## Lines from a data source
□ □ □

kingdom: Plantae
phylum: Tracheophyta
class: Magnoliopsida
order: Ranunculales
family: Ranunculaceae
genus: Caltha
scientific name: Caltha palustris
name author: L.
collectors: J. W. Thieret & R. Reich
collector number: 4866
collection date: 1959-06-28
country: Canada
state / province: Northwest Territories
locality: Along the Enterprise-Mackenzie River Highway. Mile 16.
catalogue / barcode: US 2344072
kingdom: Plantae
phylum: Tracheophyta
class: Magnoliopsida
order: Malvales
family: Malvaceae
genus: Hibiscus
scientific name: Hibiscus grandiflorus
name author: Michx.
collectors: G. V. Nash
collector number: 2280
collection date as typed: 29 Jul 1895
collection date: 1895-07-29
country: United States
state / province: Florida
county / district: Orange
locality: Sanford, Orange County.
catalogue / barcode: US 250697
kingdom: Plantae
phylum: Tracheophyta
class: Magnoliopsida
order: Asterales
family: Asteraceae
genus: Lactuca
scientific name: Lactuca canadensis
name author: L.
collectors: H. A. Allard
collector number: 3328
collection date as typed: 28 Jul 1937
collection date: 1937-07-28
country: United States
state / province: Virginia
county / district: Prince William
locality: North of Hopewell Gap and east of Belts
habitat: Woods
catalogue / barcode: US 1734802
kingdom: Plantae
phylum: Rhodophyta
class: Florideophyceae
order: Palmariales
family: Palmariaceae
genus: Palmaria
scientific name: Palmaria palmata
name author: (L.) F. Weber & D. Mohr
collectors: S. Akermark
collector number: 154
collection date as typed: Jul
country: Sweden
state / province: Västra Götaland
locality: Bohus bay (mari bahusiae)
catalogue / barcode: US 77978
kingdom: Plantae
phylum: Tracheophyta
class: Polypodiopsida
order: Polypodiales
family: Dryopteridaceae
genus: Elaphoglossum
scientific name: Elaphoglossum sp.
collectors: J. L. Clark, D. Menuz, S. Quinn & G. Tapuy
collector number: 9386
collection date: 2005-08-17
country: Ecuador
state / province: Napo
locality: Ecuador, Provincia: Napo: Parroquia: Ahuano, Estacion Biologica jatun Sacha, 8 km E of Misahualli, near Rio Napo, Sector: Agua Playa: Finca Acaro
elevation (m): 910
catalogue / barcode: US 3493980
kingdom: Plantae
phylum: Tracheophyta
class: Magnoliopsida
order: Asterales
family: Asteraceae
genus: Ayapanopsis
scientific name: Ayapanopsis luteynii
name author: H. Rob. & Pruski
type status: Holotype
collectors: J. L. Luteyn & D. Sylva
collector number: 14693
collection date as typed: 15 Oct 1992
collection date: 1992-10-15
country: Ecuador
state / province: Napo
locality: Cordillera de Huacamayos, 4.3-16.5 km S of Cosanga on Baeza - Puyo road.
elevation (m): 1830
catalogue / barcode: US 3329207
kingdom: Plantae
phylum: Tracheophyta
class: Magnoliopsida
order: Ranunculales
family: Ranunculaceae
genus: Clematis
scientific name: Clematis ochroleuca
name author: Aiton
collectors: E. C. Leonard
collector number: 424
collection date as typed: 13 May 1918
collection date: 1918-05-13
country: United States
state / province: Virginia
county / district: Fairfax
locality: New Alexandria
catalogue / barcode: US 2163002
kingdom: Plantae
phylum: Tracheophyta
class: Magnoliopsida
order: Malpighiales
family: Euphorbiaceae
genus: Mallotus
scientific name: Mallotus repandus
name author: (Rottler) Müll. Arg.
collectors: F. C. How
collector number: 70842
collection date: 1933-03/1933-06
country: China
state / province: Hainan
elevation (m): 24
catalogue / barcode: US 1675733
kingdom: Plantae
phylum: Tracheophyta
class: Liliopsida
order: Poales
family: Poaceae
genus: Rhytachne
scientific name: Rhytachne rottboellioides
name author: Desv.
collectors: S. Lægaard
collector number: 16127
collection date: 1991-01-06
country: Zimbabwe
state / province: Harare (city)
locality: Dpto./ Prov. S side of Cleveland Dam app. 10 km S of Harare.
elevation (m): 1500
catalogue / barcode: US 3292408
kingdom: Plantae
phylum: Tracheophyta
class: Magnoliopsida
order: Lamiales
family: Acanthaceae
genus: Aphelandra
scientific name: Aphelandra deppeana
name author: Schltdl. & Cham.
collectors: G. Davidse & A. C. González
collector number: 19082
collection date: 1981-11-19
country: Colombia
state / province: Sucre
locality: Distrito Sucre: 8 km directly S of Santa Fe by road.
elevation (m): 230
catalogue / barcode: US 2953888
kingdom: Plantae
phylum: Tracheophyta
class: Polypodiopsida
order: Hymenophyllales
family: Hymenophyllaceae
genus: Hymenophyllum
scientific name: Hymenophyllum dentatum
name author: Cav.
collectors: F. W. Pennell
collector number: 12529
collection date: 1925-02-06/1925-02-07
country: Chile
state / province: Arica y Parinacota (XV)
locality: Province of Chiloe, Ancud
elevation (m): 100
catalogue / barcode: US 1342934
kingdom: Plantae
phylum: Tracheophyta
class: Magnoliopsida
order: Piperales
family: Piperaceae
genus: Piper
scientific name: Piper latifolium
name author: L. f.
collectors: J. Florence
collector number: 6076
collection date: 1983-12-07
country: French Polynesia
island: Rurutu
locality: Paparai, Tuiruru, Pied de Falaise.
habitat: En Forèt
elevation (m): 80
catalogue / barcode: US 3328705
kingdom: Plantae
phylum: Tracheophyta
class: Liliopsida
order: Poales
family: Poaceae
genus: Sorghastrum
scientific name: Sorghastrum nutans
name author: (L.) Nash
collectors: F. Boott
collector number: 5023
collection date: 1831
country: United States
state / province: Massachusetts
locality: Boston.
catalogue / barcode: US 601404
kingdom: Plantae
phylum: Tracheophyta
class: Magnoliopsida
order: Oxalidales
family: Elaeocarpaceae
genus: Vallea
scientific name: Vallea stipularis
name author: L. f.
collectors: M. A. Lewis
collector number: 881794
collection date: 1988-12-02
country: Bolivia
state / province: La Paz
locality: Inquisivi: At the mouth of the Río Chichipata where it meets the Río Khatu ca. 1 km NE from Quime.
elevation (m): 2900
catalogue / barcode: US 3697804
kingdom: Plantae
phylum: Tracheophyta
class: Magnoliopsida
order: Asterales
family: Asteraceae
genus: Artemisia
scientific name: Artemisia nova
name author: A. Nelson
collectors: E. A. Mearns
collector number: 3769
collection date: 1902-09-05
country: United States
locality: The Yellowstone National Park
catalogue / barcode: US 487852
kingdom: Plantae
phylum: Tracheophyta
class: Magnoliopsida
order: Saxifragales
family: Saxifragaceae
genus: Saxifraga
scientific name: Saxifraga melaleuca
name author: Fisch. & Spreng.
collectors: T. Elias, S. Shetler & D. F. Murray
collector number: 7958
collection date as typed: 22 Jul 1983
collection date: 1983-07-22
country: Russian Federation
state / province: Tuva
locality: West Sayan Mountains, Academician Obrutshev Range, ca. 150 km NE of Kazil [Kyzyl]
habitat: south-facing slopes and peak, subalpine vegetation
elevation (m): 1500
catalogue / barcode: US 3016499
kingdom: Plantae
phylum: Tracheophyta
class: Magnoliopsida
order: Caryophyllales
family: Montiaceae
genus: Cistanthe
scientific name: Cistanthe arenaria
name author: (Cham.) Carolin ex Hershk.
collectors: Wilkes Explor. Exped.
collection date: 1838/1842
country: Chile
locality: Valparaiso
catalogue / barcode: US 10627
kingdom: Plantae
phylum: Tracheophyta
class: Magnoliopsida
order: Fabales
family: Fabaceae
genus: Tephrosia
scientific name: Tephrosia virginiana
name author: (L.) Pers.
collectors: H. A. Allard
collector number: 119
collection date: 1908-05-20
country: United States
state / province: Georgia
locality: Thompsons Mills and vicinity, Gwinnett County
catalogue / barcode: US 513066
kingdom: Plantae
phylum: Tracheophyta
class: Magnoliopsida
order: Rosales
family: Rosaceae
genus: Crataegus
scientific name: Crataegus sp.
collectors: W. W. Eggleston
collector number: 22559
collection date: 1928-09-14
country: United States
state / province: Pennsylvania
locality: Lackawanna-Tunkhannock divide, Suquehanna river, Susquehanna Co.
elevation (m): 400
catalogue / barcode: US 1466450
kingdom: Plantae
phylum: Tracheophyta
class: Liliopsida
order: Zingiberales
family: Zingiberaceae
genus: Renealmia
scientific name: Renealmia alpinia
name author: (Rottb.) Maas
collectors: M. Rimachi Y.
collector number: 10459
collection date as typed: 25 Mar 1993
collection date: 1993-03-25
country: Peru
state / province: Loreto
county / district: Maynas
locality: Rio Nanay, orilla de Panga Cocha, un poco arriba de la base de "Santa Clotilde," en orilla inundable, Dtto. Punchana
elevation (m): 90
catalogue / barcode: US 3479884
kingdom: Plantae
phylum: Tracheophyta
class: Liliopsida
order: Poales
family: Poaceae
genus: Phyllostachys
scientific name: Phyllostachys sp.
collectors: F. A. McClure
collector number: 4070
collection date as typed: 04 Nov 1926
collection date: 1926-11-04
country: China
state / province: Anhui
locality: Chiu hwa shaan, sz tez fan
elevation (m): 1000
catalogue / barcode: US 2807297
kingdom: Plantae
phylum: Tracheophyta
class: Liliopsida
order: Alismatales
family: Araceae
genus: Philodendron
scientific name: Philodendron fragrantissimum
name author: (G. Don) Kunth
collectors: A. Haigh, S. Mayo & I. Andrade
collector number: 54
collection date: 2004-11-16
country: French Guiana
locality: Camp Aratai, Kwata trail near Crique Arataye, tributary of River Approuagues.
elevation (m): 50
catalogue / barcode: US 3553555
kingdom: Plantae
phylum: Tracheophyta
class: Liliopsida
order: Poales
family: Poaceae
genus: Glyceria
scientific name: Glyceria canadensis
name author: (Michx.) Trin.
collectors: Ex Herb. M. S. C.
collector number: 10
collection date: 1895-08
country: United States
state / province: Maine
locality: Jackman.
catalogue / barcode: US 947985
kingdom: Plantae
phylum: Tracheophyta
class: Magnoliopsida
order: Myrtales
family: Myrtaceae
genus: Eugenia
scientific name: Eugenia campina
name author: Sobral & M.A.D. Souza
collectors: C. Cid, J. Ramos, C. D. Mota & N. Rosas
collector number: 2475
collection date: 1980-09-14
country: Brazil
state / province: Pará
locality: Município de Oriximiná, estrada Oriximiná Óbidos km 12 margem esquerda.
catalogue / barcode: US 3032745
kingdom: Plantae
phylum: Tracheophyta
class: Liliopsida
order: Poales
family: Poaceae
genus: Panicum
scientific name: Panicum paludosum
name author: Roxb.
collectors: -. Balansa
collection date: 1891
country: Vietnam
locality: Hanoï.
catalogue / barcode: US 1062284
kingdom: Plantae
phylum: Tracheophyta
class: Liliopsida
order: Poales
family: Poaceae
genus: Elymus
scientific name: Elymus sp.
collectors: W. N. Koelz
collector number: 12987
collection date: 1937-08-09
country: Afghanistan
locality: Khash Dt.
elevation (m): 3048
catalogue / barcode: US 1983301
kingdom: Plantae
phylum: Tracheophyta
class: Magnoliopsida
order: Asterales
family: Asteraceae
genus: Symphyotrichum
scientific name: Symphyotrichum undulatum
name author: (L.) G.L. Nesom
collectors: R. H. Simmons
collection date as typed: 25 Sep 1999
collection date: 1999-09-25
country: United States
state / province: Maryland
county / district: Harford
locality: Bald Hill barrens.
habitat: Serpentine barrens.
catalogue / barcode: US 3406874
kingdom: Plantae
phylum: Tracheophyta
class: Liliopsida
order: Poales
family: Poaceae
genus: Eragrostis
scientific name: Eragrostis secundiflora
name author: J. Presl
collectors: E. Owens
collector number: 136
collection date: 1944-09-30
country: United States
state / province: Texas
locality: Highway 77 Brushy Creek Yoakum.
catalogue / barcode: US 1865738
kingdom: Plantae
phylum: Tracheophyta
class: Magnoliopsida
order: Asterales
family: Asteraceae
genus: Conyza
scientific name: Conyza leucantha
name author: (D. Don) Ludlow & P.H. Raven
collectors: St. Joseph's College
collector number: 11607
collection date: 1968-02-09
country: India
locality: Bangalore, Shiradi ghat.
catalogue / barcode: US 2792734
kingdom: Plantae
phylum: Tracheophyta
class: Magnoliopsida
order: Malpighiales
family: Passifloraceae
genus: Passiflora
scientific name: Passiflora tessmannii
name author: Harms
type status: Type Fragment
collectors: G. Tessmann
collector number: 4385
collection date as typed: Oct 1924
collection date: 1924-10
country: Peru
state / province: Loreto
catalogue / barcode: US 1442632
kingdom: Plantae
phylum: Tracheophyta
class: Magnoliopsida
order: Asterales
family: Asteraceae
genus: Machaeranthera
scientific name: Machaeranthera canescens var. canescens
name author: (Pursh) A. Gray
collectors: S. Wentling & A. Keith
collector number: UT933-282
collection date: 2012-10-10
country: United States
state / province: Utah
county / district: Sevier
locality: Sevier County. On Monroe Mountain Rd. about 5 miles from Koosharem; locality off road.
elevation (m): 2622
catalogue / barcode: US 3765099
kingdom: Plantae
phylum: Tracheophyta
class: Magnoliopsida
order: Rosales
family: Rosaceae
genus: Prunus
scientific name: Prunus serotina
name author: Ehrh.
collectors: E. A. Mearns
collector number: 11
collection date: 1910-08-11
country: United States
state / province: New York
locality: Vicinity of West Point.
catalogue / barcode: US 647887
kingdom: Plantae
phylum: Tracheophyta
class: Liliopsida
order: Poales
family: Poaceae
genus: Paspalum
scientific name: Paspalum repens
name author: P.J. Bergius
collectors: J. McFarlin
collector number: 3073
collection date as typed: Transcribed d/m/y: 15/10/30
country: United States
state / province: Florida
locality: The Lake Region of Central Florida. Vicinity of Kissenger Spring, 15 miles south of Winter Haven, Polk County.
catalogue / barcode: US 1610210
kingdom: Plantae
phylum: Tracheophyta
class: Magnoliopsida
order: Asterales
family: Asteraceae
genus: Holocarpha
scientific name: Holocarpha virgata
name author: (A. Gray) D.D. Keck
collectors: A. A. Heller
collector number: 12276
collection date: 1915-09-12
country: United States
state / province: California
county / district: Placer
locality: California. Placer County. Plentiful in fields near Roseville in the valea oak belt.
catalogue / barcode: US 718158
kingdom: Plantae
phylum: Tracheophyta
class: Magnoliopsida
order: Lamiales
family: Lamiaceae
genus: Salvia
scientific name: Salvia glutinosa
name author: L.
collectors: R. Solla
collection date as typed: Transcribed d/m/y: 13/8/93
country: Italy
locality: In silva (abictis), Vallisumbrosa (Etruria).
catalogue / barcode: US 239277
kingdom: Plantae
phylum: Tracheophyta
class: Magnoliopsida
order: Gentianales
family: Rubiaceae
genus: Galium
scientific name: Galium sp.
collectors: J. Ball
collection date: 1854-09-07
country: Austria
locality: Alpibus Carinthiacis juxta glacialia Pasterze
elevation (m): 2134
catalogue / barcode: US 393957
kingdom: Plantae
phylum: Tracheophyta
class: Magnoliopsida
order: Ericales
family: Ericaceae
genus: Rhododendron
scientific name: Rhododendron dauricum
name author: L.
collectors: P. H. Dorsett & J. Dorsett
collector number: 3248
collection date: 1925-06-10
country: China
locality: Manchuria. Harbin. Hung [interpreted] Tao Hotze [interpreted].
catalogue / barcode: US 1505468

□ □ □

## WRITTEN PROBLEM
Rewrite the lines from the first one through the one containing "country: Canada", inclusive, replacing "collection date" with "date collected" and leaving everything else unchanged.

## SOLUTION TO THIS PROBLEM
kingdom: Plantae
phylum: Tracheophyta
class: Magnoliopsida
order: Ranunculales
family: Ranunculaceae
genus: Caltha
scientific name: Caltha palustris
name author: L.
collectors: J. W. Thieret & R. Reich
collector number: 4866
date collected: 1959-06-28
country: Canada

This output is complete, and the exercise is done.